- KUTIPAN PILIHAN:
▽
Jakarta – Menteri Koordinator bidang Perekonomian Indonesia Airlangga Hartarto memaparkan berbagai program pemerintah untuk mendukung usaha kecil. Airlangga menyebut kredit usaha rakyat (KUR) yang berkontribusi terhadap ketahanan pangan.
“Kredit usaha rakyat itu sangat berkontribusi terhadap ketahanan pangan jadi itu kemarin mendapatkan apresiasi dari organisasi pangan dan pertanian dunia atau Food and Agriculture Organization (FAO) dan berbagai lembaga dunia,” ujar Ketum Golkar itu.
Menurut pakar pertanian dari Institut Pertanian Bogor (IPB) University Dwi Andreas Santosa, selama ini KUR tidak menyentuh petani kecil. Meski diakui KUR bermanfaat bagi pengembangan dan kebangkitan usaha mikro kecil menengah (UMKM).
△
- SOAL SINGKAT:
Tuliskan ulang tanpa perubahan bagian kutipan tentang kredit usaha rakyat, mulai dari "Menurut pakar pertanian" sampai "kecil menengah (UMKM).".

- DAFTAR ENTRI:
▽
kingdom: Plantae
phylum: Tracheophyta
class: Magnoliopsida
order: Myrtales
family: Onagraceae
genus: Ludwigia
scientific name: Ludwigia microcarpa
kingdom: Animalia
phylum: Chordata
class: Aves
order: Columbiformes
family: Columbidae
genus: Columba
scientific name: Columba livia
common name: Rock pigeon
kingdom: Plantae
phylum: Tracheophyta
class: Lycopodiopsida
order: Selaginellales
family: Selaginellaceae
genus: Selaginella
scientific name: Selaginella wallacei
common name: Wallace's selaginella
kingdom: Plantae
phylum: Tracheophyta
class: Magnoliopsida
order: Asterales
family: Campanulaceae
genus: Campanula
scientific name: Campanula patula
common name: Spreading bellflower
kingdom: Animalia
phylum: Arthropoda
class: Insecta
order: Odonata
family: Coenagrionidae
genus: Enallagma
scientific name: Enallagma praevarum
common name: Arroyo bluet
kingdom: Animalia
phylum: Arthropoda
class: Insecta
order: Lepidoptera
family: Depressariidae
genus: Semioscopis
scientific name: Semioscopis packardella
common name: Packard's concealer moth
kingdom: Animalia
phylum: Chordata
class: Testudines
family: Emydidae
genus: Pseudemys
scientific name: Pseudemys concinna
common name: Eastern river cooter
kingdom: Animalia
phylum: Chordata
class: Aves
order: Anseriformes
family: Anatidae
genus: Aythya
△
- HASIL LATIHAN:
Menurut pakar pertanian dari Institut Pertanian Bogor (IPB) University Dwi Andreas Santosa, selama ini KUR tidak menyentuh petani kecil. Meski diakui KUR bermanfaat bagi pengembangan dan kebangkitan usaha mikro kecil menengah (UMKM).